▶ What you should do
Look below for the line that contains "NADMORSKÁ VÝŠKA", then copy it and each following line exactly, through and including the line that contains "с собаками, эта".
(Records begins)
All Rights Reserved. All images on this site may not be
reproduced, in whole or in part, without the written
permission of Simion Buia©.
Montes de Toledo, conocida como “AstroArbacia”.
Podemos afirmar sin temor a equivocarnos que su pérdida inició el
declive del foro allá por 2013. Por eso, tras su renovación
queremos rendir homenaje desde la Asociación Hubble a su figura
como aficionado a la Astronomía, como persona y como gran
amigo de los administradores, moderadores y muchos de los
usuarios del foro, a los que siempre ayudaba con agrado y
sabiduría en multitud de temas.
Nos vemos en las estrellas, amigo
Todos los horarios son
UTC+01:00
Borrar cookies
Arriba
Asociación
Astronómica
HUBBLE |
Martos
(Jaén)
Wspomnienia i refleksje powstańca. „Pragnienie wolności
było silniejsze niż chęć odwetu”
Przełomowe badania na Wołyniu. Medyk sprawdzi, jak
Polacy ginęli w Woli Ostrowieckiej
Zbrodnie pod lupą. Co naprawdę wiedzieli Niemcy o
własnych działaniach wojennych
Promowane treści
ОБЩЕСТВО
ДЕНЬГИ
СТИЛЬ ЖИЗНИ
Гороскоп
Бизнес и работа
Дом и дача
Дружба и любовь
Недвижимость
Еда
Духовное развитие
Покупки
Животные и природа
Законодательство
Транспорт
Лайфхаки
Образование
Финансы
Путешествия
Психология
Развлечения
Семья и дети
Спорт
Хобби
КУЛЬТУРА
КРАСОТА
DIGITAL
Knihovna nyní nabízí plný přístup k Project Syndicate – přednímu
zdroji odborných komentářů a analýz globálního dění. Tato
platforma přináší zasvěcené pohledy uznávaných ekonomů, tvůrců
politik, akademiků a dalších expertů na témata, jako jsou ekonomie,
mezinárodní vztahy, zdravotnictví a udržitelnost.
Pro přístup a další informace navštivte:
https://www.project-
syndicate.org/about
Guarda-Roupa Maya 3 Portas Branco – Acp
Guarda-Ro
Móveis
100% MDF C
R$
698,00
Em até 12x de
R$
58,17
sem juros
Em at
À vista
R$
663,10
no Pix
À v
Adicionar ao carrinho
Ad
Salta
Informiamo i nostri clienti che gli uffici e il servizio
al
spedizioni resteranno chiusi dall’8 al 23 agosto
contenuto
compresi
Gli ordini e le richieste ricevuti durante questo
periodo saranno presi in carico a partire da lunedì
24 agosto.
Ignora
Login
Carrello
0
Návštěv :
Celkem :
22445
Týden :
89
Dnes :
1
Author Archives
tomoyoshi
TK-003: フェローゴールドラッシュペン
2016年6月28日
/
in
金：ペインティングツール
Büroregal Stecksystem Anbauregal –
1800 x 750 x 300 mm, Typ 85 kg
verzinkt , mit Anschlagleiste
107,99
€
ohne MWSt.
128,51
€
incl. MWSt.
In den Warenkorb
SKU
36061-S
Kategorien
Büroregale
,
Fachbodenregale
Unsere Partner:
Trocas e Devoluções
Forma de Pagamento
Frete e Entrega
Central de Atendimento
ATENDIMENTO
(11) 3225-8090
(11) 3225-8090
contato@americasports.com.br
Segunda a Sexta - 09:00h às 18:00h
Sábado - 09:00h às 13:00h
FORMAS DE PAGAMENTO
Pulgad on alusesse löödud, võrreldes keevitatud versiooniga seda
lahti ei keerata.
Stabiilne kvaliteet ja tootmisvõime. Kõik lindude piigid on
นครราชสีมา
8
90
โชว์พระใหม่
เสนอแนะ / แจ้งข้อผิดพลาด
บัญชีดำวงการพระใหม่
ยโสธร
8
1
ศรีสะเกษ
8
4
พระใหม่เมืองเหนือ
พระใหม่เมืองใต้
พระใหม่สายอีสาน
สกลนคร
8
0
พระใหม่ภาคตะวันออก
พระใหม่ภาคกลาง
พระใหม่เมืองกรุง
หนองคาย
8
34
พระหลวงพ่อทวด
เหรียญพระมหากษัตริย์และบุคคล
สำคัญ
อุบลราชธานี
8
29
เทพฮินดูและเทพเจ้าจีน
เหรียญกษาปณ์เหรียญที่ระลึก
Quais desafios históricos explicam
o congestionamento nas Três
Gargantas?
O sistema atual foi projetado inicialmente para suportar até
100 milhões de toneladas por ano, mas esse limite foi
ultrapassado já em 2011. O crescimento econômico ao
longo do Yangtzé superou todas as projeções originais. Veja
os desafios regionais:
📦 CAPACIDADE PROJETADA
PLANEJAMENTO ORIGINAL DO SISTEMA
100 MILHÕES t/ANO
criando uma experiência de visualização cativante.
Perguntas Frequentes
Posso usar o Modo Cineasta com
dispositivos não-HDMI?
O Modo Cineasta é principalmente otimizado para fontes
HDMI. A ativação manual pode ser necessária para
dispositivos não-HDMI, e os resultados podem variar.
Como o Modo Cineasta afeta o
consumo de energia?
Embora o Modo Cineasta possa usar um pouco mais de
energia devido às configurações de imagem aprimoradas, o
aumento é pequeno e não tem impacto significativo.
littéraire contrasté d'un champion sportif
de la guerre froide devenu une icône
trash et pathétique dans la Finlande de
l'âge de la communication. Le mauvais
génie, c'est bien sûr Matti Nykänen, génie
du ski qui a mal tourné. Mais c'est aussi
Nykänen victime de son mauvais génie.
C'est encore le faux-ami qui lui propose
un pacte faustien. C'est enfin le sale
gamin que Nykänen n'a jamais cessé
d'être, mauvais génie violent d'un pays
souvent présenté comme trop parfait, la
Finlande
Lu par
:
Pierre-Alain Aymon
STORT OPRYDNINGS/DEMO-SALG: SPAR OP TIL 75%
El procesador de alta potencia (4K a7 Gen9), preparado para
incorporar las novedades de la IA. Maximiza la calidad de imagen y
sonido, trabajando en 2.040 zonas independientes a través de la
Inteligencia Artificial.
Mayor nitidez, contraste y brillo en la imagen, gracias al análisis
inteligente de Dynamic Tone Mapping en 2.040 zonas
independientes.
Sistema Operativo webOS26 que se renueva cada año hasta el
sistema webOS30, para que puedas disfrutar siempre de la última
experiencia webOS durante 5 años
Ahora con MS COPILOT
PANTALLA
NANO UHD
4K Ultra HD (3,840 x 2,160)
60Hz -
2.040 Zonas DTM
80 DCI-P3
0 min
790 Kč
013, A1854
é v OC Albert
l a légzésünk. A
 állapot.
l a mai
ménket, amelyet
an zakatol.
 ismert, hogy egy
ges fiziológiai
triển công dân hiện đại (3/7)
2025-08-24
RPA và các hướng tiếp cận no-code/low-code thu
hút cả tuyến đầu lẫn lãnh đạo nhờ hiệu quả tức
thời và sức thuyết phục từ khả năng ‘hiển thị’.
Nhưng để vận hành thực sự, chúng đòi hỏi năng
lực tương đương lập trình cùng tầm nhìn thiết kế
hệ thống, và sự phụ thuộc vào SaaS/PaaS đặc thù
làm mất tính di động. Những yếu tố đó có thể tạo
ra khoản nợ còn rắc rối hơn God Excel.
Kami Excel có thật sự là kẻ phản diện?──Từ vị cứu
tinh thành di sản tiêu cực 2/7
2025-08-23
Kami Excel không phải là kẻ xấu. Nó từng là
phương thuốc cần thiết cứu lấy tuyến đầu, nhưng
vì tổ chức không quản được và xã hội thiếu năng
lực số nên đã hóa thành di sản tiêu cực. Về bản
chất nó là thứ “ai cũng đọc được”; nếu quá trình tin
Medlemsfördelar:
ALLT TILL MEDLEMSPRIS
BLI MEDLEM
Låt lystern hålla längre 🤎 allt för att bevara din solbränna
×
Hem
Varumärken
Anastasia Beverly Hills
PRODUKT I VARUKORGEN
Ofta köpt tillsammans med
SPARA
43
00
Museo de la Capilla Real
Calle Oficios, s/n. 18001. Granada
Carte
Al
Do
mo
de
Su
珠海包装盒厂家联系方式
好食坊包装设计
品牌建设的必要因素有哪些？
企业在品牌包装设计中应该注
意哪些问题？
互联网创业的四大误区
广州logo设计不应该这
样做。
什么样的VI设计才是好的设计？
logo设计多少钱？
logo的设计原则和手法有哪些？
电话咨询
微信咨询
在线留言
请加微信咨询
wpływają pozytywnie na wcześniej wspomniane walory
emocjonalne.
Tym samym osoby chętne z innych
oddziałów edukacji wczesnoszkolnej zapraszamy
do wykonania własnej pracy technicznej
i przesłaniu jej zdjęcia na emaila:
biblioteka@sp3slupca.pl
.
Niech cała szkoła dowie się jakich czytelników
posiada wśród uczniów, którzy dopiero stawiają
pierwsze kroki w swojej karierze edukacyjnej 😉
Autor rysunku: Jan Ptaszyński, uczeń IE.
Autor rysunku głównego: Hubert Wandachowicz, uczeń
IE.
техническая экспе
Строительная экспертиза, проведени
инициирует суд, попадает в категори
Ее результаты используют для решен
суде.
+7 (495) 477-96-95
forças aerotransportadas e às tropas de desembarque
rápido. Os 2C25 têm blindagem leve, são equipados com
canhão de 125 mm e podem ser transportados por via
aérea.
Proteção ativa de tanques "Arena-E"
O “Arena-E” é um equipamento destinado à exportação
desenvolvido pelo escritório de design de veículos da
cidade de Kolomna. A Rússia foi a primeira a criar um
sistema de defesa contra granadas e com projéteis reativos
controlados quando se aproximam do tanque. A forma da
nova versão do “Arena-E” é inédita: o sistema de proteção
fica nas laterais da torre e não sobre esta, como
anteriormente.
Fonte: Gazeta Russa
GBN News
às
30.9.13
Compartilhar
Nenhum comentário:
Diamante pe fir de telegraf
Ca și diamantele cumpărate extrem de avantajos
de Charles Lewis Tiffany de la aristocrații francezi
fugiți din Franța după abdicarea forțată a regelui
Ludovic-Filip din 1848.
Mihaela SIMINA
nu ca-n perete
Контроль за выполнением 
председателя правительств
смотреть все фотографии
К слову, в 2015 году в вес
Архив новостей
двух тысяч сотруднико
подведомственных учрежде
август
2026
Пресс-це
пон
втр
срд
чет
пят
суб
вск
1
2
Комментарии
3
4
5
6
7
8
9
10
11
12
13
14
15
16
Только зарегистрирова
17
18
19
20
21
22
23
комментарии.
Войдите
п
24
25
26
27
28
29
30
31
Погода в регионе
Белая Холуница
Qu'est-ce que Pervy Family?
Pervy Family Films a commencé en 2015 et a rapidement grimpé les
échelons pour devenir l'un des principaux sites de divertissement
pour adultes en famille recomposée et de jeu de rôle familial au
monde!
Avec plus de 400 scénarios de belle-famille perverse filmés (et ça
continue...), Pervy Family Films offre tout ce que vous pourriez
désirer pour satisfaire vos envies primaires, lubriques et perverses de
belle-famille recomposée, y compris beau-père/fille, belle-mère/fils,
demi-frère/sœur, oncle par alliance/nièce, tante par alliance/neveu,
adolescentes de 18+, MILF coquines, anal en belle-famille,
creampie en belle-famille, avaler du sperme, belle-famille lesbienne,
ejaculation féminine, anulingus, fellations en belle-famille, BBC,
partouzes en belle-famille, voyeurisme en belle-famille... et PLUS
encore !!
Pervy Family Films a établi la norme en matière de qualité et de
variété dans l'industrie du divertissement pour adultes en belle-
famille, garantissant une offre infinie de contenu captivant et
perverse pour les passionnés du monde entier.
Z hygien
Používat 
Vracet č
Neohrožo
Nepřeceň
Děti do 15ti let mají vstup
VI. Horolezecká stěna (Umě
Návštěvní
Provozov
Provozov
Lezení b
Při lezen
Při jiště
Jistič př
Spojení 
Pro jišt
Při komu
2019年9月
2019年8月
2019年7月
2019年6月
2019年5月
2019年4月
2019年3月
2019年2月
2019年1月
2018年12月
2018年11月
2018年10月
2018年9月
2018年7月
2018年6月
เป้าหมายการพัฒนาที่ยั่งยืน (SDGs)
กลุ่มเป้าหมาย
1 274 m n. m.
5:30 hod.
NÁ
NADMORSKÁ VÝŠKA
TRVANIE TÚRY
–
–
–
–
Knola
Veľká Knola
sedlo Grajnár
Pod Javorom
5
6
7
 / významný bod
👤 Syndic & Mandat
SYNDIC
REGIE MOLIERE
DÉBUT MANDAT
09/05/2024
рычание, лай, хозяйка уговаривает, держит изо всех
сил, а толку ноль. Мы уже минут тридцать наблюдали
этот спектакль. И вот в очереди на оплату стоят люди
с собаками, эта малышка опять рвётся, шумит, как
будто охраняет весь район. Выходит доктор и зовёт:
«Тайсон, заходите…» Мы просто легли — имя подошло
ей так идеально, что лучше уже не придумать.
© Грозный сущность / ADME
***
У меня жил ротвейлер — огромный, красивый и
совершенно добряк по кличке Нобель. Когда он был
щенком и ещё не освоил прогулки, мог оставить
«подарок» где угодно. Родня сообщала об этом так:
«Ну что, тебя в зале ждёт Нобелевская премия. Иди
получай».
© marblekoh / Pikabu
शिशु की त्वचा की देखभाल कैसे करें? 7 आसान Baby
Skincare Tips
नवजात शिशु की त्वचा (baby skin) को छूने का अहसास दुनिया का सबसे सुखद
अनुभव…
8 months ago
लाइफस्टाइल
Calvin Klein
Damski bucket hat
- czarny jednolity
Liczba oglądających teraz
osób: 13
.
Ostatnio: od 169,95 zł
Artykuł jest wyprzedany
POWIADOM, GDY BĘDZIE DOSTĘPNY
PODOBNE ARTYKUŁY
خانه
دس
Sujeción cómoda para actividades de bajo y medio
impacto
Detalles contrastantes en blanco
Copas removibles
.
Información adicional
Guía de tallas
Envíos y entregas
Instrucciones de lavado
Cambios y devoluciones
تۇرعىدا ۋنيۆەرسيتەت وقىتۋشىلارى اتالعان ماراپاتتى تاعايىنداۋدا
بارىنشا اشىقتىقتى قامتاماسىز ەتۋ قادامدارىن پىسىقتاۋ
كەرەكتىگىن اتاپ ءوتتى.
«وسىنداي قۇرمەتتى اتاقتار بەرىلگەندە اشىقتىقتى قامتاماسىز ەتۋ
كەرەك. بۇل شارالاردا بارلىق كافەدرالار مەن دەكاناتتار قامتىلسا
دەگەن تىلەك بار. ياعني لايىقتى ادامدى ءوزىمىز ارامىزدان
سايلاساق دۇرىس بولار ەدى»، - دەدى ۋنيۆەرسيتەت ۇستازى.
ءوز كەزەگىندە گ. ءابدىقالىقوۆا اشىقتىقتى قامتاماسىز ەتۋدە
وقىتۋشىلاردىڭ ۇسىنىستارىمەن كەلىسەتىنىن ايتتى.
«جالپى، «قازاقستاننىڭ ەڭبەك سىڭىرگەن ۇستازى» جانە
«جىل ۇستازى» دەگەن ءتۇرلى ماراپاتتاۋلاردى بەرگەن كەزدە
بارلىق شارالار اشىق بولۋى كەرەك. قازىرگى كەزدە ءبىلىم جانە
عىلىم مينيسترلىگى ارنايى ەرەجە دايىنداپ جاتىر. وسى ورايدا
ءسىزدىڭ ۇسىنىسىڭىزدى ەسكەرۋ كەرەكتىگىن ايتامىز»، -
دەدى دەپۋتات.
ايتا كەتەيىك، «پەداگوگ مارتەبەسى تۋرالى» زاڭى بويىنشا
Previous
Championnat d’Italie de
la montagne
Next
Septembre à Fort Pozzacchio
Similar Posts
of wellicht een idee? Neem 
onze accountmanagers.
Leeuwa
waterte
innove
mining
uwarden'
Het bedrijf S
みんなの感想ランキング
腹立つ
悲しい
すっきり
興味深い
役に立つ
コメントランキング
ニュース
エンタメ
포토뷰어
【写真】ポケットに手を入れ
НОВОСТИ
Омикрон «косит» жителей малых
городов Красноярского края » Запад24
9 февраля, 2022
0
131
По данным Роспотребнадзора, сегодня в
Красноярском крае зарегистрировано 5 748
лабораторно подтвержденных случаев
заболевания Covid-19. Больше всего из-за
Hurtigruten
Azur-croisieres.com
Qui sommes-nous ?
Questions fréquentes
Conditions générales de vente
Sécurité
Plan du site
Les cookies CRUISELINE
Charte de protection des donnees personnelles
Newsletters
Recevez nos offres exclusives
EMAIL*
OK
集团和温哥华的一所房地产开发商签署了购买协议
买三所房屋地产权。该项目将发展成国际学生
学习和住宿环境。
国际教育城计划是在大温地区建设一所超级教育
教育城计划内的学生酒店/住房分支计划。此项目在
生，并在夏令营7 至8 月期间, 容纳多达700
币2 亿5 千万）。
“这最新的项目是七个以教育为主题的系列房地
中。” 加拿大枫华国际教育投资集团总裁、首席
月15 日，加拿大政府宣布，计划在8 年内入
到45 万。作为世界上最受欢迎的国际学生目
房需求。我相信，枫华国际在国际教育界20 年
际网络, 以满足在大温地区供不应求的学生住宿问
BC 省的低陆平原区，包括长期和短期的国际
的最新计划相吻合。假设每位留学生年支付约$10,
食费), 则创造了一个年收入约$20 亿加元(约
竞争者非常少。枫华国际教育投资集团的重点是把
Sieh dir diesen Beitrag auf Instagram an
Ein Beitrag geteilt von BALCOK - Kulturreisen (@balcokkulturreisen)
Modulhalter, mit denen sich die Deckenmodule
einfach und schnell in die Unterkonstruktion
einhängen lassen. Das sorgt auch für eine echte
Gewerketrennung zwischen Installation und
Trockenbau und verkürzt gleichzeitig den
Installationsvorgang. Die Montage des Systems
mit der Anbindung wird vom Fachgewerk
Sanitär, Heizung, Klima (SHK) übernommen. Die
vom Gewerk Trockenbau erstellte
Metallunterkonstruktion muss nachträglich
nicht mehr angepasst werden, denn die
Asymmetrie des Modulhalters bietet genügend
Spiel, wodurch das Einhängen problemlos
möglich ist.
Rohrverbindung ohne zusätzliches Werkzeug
(Records ends)
▶ Solution to the exercise
NADMORSKÁ VÝŠKA
TRVANIE TÚRY
–
–
–
–
Knola
Veľká Knola
sedlo Grajnár
Pod Javorom
5
6
7
 / významný bod
👤 Syndic & Mandat
SYNDIC
REGIE MOLIERE
DÉBUT MANDAT
09/05/2024
рычание, лай, хозяйка уговаривает, держит изо всех
сил, а толку ноль. Мы уже минут тридцать наблюдали
этот спектакль. И вот в очереди на оплату стоят люди
с собаками, эта малышка опять рвётся, шумит, как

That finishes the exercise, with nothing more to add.